Y encima está haciendo un tiempo más propio de junio que de octubre. El fin de semana perfecto, si no fuera por mi problema "inercial" de siempre: me cuesta trabajo cogerle el ritmillo a eso del descanso. Así como presumo de estar especialmente bien dotado por la Naturaleza para disfrutar de los placeres de la comida, la bebida, el fornicio, la música y la contemplación de mi entorno -esto es, placeres que se basan en recibir estímulos-, no lo estoy tanto para disfrutar del placer de no hacer nada -esto es, la ausencia de estímulos-. Mi espíritu se inclina más hacia lo epicúreo que hacia lo estoico. O tal vez me falta la paz interior necesaria para estar en silencio conmigo mismo, vete tú a saber.

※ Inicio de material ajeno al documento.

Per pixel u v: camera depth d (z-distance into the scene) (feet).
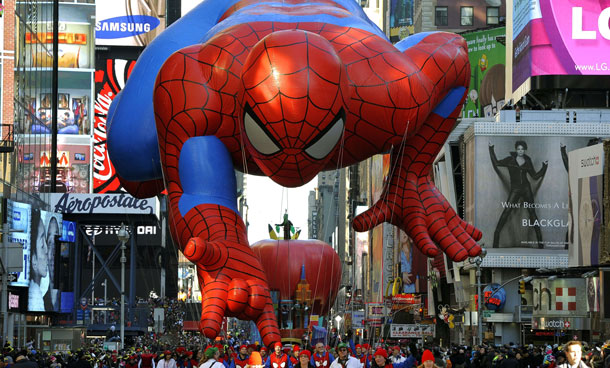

Así, mientras el osezno dormita pacíficamente su bendita siesta, yo tengo que estar haciendo algo: en este caso, escribir estas líneas...
3 comentarios:
Anda wapo que como os lo montáis... no vale protestar más por las clases, que aquí uno no tiene puente.
Encima en Pontevedra y con buen tiempo, que morriña, aquí lloviendo y un frío...
Esos placeres también los comparto, que sería de la vida sin esas 5 cosas... aunque mi orden de prioridades cambia algo... jajaja!, pero vamos que el orden de los factores...
Bueno pues a ver cuando tu novio y tu os dignáis a hacerme una visita por los madriles...
Pasadlo bien y cuidado con el marisco que es afrodisiaco y luego pasa lo que pasa... jajaja!
Besos. Alberto
¡Once años en hacer una visita! vale, me voy comprando el termo...
Así que eres un culo inquieto que ni siquiera en un finde de relax te puedes estar tranquilito. Bien. Por fin comprendo de dónde sacas el tiempo para hacer todas las cosas que haces: con esa forma de actuar tus días tienen 48 horas y los míos 4.